Клоун Олег Попов спрятался ото всех в Германии
Один из самых известных цирковых артистов СССР вот уже 17 лет работает за границей и не собирается возвращаться.
Прямо под огромным желтым шатром — старинный рейсовый автобус. За рваными шторами — беспорядочно наваленные тряпки, пластмассовые цветы, огромные железные кружки, афиши и клетчатые кепки. Некогда знаменитые на весь мир клетчатые кепки. Помните фильм «Самая обаятельная и привлекательная»? Муравьева пыталась такую купить у Удовиченко, но отказалась от этой идеи после ехидного комментария Куравлева: «Сам Олег Попов к нам пожаловал!»
Сам Олег Попов сидит среди всего этого дурно пахнущего барахла за тысячи верст от России. Солнечный клоун, главный циркач Союза, обладатель всех цирковых наград.
Через несколько минут 77-летний артист раздвинет тяжелые прорезиненные кулисы и выйдет на пыльный красный ковер перед публикой малюсенького немецкого городка. Публика, наполовину состоящая из наших соотечественников, взорвется аплодисментами. Олег Константинович отработает четыре репризы и снова вернется в свой убогий вагончик. Все остальные артисты и вовсе живут в фургончиках за шатром. Раз в неделю этот табор снимается с места и перебирается в другой малюсенький немецкий городок. Понедельник — вторник на подготовку. Со среды по воскресенье — два выступления в день. По 2,5 — 3 часа. И так полгода без выходных…
Артисты и рабочие сцены похожи на загнанных лошадей. Это классическое средневековое шапито замутили голландские «чоповцы». Работают тут в основном русские, молдаване, белорусы… Весь бывший Союз. Платят скромно, поэтому россиян с каждым годом все меньше. Зато прибавились бразильцы на мотоциклах…

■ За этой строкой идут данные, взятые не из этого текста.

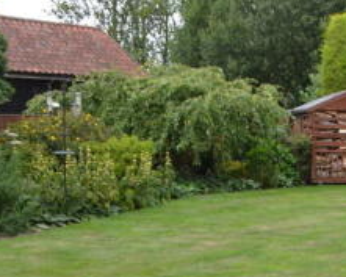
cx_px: 503
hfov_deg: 21.7
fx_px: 768
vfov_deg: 20.2
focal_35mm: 75
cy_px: 229
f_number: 5.6
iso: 140
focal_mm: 18
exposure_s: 1/125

Фирменный знак — название. Уже 15 лет шапито передвигается под вывеской «Русский государственный цирк». «Слоном» тут — Олег Попов. Его действительно помнят в Европе. У него здесь есть свое прозвище. Он не Солнечный клоун, как раньше, а Счастливый Ганс…
«Комсомолка» спасла карьеру.
Мнусь у входа в автобус-гримерку.
— Ты, что ли, из Москвы? — Олег Константинович говорит с откровенно напускной строгостью. — Заходи, рассказывай.

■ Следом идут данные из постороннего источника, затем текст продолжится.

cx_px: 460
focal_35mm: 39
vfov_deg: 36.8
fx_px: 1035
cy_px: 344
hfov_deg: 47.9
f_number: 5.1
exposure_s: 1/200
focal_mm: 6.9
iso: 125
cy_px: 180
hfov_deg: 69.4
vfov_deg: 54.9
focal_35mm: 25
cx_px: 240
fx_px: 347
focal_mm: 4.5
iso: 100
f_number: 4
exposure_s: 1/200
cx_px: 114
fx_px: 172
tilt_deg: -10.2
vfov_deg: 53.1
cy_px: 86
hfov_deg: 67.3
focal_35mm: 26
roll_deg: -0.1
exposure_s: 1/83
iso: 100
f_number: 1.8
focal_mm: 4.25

Пробираюсь к пыльному дивану и сразу вру:
— Уютно тут у вас.
— Почему юрта? Обычная гримерка… — Попов часто пользуется этим приемом. Как будто не слышит. Получается смешно.
— Знаешь, почему я согласился говорить?
— Клоун опускает голову и смотрит на свои красные носки и забавно короткие брюки. — В начале 50-х меня из циркового отчислили. Сказали, реприза у меня космополитичная. Так я написал письмо в «Комсомолку». Его напечатали, мне придумали номер-говно и восстановили!
А так бы не стал с тобой говорить.
— Не любите интервью давать?
— Постоянно даю! Во, смотри!
Олег Попов копается под клетчатым пальто и достает местную газету. Тут интервью с ним на полосу. По-немецки, конечно.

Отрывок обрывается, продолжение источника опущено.